TEXT:
------------------------

Cassandra finds herself feeling a little unsettled by what she read.

Tuesday 22 January 1935

Investigating the Penhew Foundation Staff

Jeziah gets up early that day, dresses in casual wear and goes to talk to his contacts about the Penhew Foundation. He makes some enquiries and waits to hear back from them.

In the meantime, he resolves to watch the Foundation from a bench, reading the paper. He sees an Egyptian overnight security guard patrolling the grounds. He also notices an odd ventilation grill on the side of the building.

He witnesses a lorry arrive and deliver some large crates, which they take pains to hide from view. One of the drivers notices Jeziah watching and becomes suspicious. The Egyptian guard then keeps an eye on him. Jeziah tries to make out he is waiting for someone, but does not do a very convincing job.

When the dayshift starts, lots of staff arrive, some British, many Egyptian.

------------------------

DATA:
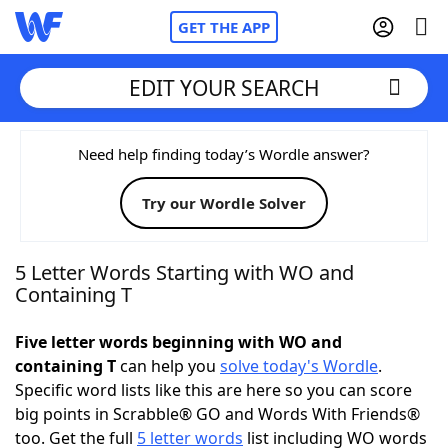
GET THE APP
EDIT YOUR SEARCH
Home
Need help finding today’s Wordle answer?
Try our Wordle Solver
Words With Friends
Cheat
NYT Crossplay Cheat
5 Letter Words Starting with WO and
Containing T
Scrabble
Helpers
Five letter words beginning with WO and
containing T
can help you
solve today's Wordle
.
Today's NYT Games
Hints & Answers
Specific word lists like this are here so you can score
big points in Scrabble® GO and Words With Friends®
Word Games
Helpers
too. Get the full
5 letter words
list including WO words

------------------------

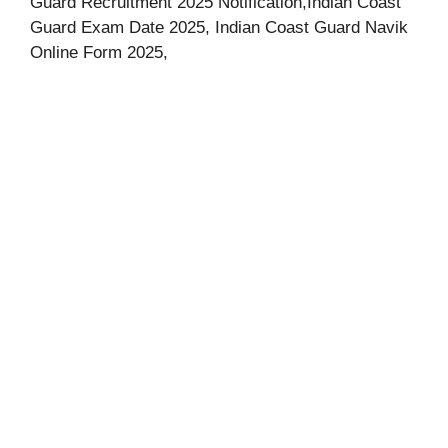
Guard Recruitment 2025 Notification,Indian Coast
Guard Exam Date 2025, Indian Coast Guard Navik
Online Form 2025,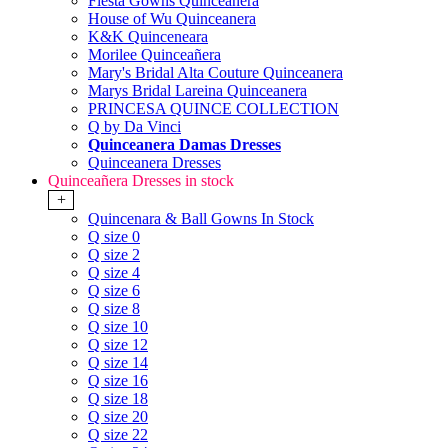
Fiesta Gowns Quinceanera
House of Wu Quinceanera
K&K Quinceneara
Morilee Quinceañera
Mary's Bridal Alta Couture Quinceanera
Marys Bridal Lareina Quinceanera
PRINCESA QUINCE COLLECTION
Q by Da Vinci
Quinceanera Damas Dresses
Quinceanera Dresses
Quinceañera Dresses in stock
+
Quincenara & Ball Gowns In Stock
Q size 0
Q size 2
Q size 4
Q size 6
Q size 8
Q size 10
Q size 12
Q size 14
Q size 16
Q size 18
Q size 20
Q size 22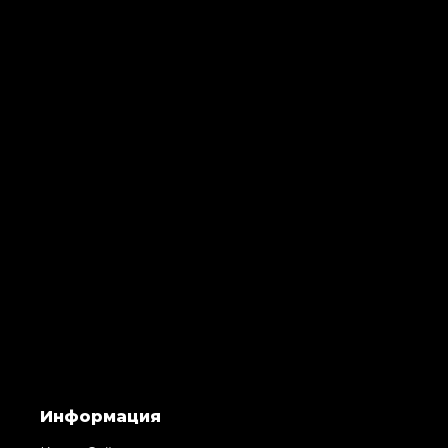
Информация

------------------------

TASK REQUIREMENTS:
1/ Retype part of the Penhew Foundation account word for word, starting at the words "In the meantime, he" and stopping after "very convincing job.".
2/ Continue the account of Jeziah watching the Penhew Foundation from where it stops.

WRITTEN RESPONSES:
1/
In the meantime, he resolves to watch the Foundation from a bench, reading the paper. He sees an Egyptian overnight security guard patrolling the grounds. He also notices an odd ventilation grill on the side of the building.

He witnesses a lorry arrive and deliver some large crates, which they take pains to hide from view. One of the drivers notices Jeziah watching and becomes suspicious. The Egyptian guard then keeps an eye on him. Jeziah tries to make out he is waiting for someone, but does not do a very convincing job.

2/
He meets with his contacts later and discovers that the Edward Gavigan’s secretary, Thomas Kinnery, was responsible for sacking British born workers at the Foundation and replacing them with Egyptians.

Jeziah tries to get in touch with the sacked staff member, but has to settle with talking to his friend, who heard some stories about some weird behaviour at the Foundation. Mr Gavigan seem to prefer Egyptian staff over British staff and appear to have more access to the manager.

He is then given the name of another member of staff at the Foundation who may be worth approaching.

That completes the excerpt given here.